Comment from z-dude on 29 January 2011 at 03:23

in my area BC, I see leisure=nature_reserve
osm.org/?lat=49.35094&lon=-122.93087&zoom=15&layers=M

In Washington State, they use a multi-polygon relation to handle multiple park types.
osm.org/?lat=48.0968&lon=-123.8812&zoom=13&layers=M

In California, they seem to use the park:type=state_park to designate a state park.
osm.org/?lat=41.7404&lon=-124.11028&zoom=15&layers=M

Comment from Milliams on 29 January 2011 at 22:23

Looking at http://taginfo.openstreetmap.de/search?q=state_park#values there are a few 'state_park's around so it's possible that it's a suitable tag. Perhaps contact some of the people who have been using it to make sure everyone's using it for the same thing in the same way.

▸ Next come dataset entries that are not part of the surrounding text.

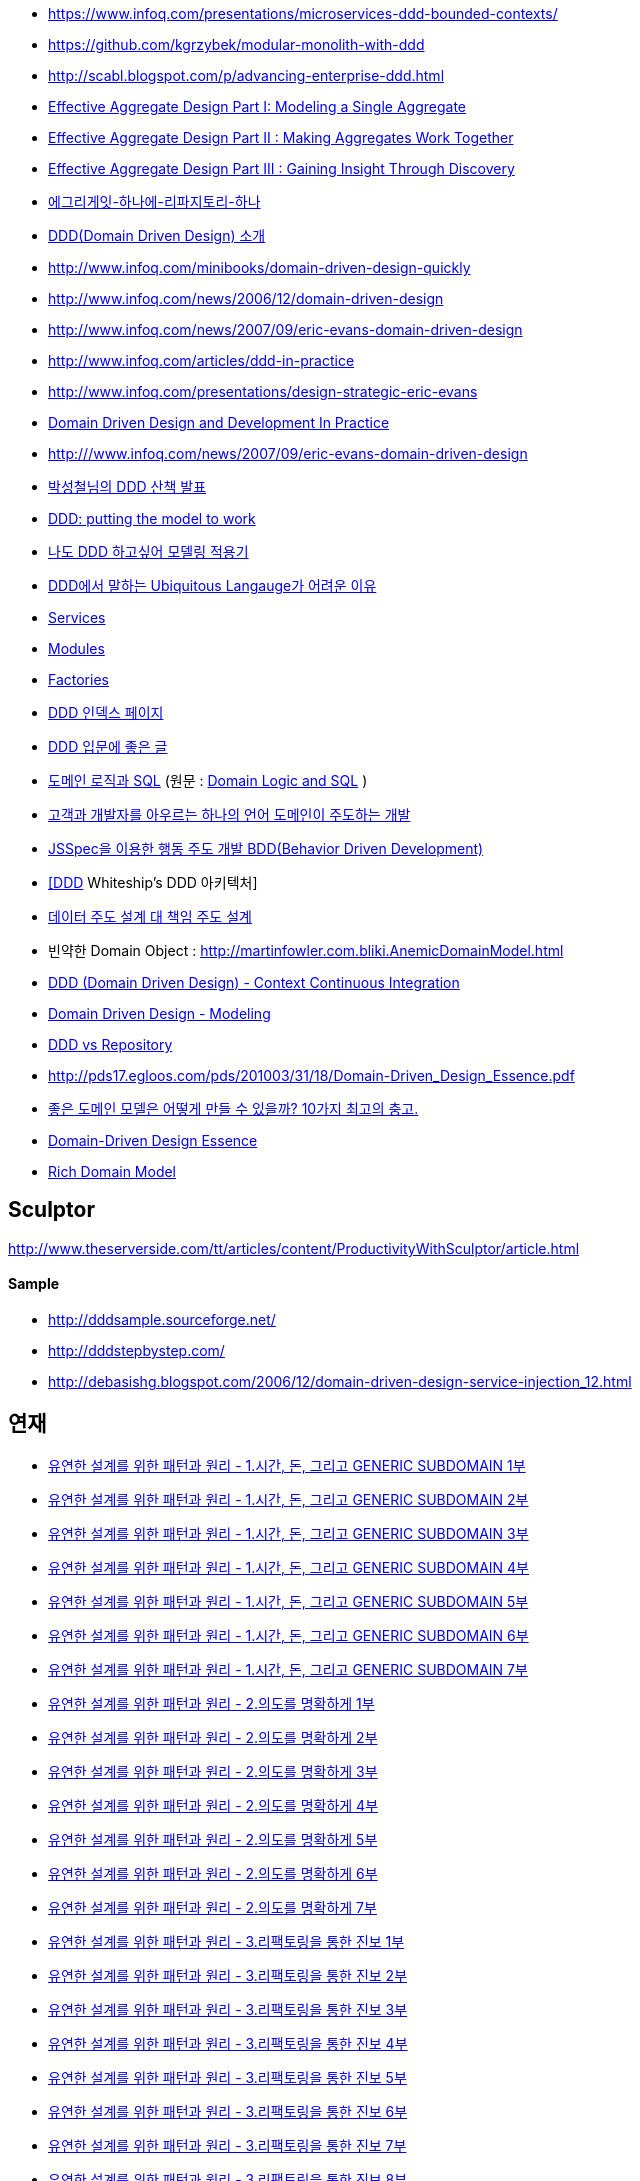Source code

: * https://www.infoq.com/presentations/microservices-ddd-bounded-contexts/
* https://github.com/kgrzybek/modular-monolith-with-ddd
* http://scabl.blogspot.com/p/advancing-enterprise-ddd.html
* https://dddcommunity.org/wp-content/uploads/files/pdf_articles/Vernon_2011_1.pdf[Effective Aggregate Design Part I: Modeling a Single Aggregate]
* https://dddcommunity.org/wp-content/uploads/files/pdf_articles/Vernon_2011_2.pdf[Effective Aggregate Design Part II : Making Aggregates Work Together]
* https://dddcommunity.org/wp-content/uploads/files/pdf_articles/Vernon_2011_3.pdf[Effective Aggregate Design Part III : Gaining Insight Through Discovery]
* https://www.popit.kr/에그리게잇-하나에-리파지토리-하나/[에그리게잇-하나에-리파지토리-하나]
* http://msdn.microsoft.com/ko-kr/magazine/dd419654.aspx[DDD(Domain Driven Design) 소개]
* http://www.infoq.com/minibooks/domain-driven-design-quickly[http://www.infoq.com/minibooks/domain-driven-design-quickly]
* http://www.infoq.com/news/2006/12/domain-driven-design[http://www.infoq.com/news/2006/12/domain-driven-design]
* http://www.infoq.com/news/2007/09/eric-evans-domain-driven-design[http://www.infoq.com/news/2007/09/eric-evans-domain-driven-design]
* http://www.infoq.com/articles/ddd-in-practice[http://www.infoq.com/articles/ddd-in-practice]
* http://www.infoq.com/presentations/design-strategic-eric-evans[http://www.infoq.com/presentations/design-strategic-eric-evans]
* http://www.infoq.com/articles/ddd-in-practice[Domain Driven Design and Development In Practice]
* http://www.infoq.com/news/2007/09/eric-evans-domain-driven-design[http:///www.infoq.com/news/2007/09/eric-evans-domain-driven-design]
* http://www.slideshare.net/gyumee/ddd-10067384[박성철님의 DDD 산책 발표]
* http://www.infoq.com/presentations/model-to-work-evans;jsessionid=598EEE33567DCD3CDD6A2D35EA48A71C[DDD: putting the model to work]
* http://truthiness.pe.kr/blog/archives/323[나도 DDD 하고싶어 모델링 적용기]
* http://toby.epril.com/?p=356[DDD에서 말하는 Ubiquitous Langauge가 어려운 이유]
* http://whiteship.tistory.com/1323[Services]
* http://whiteship.tistory.com/1325[Modules]
* http://whiteship.tistory.com/1341[Factories]
* http://younghoe.info/747[DDD 인덱스 페이지]
* http://whiteship.tistory.com/2267[DDD 입문에 좋은 글]
* http://gyumee.egloos.com/1783716[도메인 로직과 SQL] (원문 : http://martinfowler.com/articles/dblogic.html[Domain Logic and SQL] )
* http://www.zdnet.co.kr/builder/dev/web/0,39031700,39170212,00.htm[고객과 개발자를 아우르는 하나의 언어 도메인이 주도하는 개발]
* http://www.zdnet.co.kr/builder/dev/web/0%2C39031700%2C39170216%2C00.htm[JSSpec을 이용한 행동 주도 개발 BDD(Behavior Driven Development)]
* http://whiteship.me/2268[[DDD] Whiteship's DDD 아키텍처]
* http://younghoe.info/1076[데이터 주도 설계 대 책임 주도 설계]
* 빈약한 Domain Object : http://martinfowler.com.bliki.anemicdomainmodel.html/[http://martinfowler.com.bliki.AnemicDomainModel.html]
* http://bcho.tistory.com/356[DDD (Domain Driven Design) - Context Continuous Integration]
* http://bcho.tistory.com/360[Domain Driven Design - Modeling]
* http://aeternum.egloos.com/1160846[DDD vs Repository]
* http://pds17.egloos.com/pds/201003/31/18/Domain-Driven_Design_Essence.pdf[http://pds17.egloos.com/pds/201003/31/18/Domain-Driven_Design_Essence.pdf]
* http://smack.kr/372[좋은 도메인 모델은 어떻게 만들 수 있을까? 10가지 최고의 충고.]
* http://aeternum.egloos.com/2422827[Domain-Driven Design Essence]
* http://aeternum.egloos.com/2628475[Rich Domain Model]

== Sculptor
http://www.theserverside.com/tt/articles/content/ProductivityWithSculptor/article.html[http://www.theserverside.com/tt/articles/content/ProductivityWithSculptor/article.html]

==== Sample
* http://dddsample.sourceforge.net/[http://dddsample.sourceforge.net/]
* http://dddstepbystep.com/[http://dddstepbystep.com/]
* http://debasishg.blogspot.com/2006/12/domain-driven-design-service-injection_12.html[http://debasishg.blogspot.com/2006/12/domain-driven-design-service-injection_12.html]

== 연재
* http://aeternum.egloos.com/1747170[유연한 설계를 위한 패턴과 원리 - 1.시간, 돈, 그리고 GENERIC SUBDOMAIN 1부]
* http://aeternum.egloos.com/1832181[유연한 설계를 위한 패턴과 원리 - 1.시간, 돈, 그리고 GENERIC SUBDOMAIN 2부]
* http://aeternum.egloos.com/1891121[유연한 설계를 위한 패턴과 원리 - 1.시간, 돈, 그리고 GENERIC SUBDOMAIN 3부]
* http://aeternum.egloos.com/1899296[유연한 설계를 위한 패턴과 원리 - 1.시간, 돈, 그리고 GENERIC SUBDOMAIN 4부]
* http://aeternum.egloos.com/1912820[유연한 설계를 위한 패턴과 원리 - 1.시간, 돈, 그리고 GENERIC SUBDOMAIN 5부]
* http://aeternum.egloos.com/1960629[유연한 설계를 위한 패턴과 원리 - 1.시간, 돈, 그리고 GENERIC SUBDOMAIN 6부]
* http://aeternum.egloos.com/1960629[유연한 설계를 위한 패턴과 원리 - 1.시간, 돈, 그리고 GENERIC SUBDOMAIN 7부]
* http://aeternum.egloos.com/1984703[유연한 설계를 위한 패턴과 원리 - 2.의도를 명확하게 1부]
* http://aeternum.egloos.com/1986866[유연한 설계를 위한 패턴과 원리 - 2.의도를 명확하게 2부]
* http://aeternum.egloos.com/2150438[유연한 설계를 위한 패턴과 원리 - 2.의도를 명확하게 3부]
* http://aeternum.egloos.com/2195758[유연한 설계를 위한 패턴과 원리 - 2.의도를 명확하게 4부]
* http://aeternum.egloos.com/2312162[유연한 설계를 위한 패턴과 원리 - 2.의도를 명확하게 5부]
* http://aeternum.egloos.com/2322024[유연한 설계를 위한 패턴과 원리 - 2.의도를 명확하게 6부]
* http://aeternum.egloos.com/2333979[유연한 설계를 위한 패턴과 원리 - 2.의도를 명확하게 7부]
* http://aeternum.egloos.com/2363367[유연한 설계를 위한 패턴과 원리 - 3.리팩토링을 통한 진보 1부]
* http://aeternum.egloos.com/2374119[유연한 설계를 위한 패턴과 원리 - 3.리팩토링을 통한 진보 2부]
* http://aeternum.egloos.com/2382119[유연한 설계를 위한 패턴과 원리 - 3.리팩토링을 통한 진보 3부]
* http://aeternum.egloos.com/2382485[유연한 설계를 위한 패턴과 원리 - 3.리팩토링을 통한 진보 4부]
* http://aeternum.egloos.com/2388357[유연한 설계를 위한 패턴과 원리 - 3.리팩토링을 통한 진보 5부]
* http://aeternum.egloos.com/2402082[유연한 설계를 위한 패턴과 원리 - 3.리팩토링을 통한 진보 6부]
* http://aeternum.egloos.com/2405638[유연한 설계를 위한 패턴과 원리 - 3.리팩토링을 통한 진보 7부]
* http://aeternum.egloos.com/2420521[유연한 설계를 위한 패턴과 원리 - 3.리팩토링을 통한 진보 8부]
* http://aeternum.egloos.com/2473500[유연한 설계를 위한 패턴과 원리 - 4.잃어버린 시간을 찾아서 1부]
* http://aeternum.egloos.com/2483783[유연한 설계를 위한 패턴과 원리 - 4.잃어버린 시간을 찾아서 2부]
* http://aeternum.egloos.com/2486549[유연한 설계를 위한 패턴과 원리 - 4.잃어버린 시간을 찾아서 3부]
* http://aeternum.egloos.com/2490834[유연한 설계를 위한 패턴과 원리 - 4.잃어버린 시간을 찾아서 4부]
* http://aeternum.egloos.com/2492445[유연한 설계를 위한 패턴과 원리 - 4.잃어버린 시간을 찾아서 5부]
* http://aeternum.egloos.com/2493642[유연한 설계를 위한 패턴과 원리 - 5.시간, 돈, 그리고 분석 패턴 1부]
* http://aeternum.egloos.com/2497570[유연한 설계를 위한 패턴과 원리 - 5.시간, 돈, 그리고 분석 패턴 2부]
* http://aeternum.egloos.com/2503382[유연한 설계를 위한 패턴과 원리 - 5.시간, 돈, 그리고 분석 패턴 3부]
* http://aeternum.egloos.com/2508743[유연한 설계를 위한 패턴과 원리 - 5.시간, 돈, 그리고 분석 패턴 4부]
* http://aeternum.egloos.com/2511360[유연한 설계를 위한 패턴과 원리 - 5.시간, 돈, 그리고 분석 패턴 5부[完]]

Comment from Binary Alchemy on 30 January 2011 at 05:41

So far I like the scheme I've seen in Canada best, provincial parks are tagged as:
boundary=national_park
boundary:type=protected_area

I would also add:
protection_title=State Park
and
ownership=state rather than admin_level=4, but both seems about equally used right now.

That way you get a rendering with the national_park green dotted line for now, and if/when protected_area starts getting rendered someone can easily use a bot to change the boundary.

Comment from Boondoggle on 30 January 2011 at 17:56

These are good suggestions. I've tinkered with the boundary attributes, but without much results. Will come back to it later. I may have to just delete the boundary and draw it again, or copy the attributes from one of the examples above, paste it to the boundary, and edit it for local values.

Comment from chriscf on 4 February 2011 at 04:47

If it walks like a National Park and talks like a National Park, then it's a National Park. :-)

Put less obtusely, if the primary difference between these and National Parks is the body in charge or who they report to (i.e. they are otherwise protected areas with planning restrictions, access limitations, etc.), then tag them in the same manner with appropriate operator=.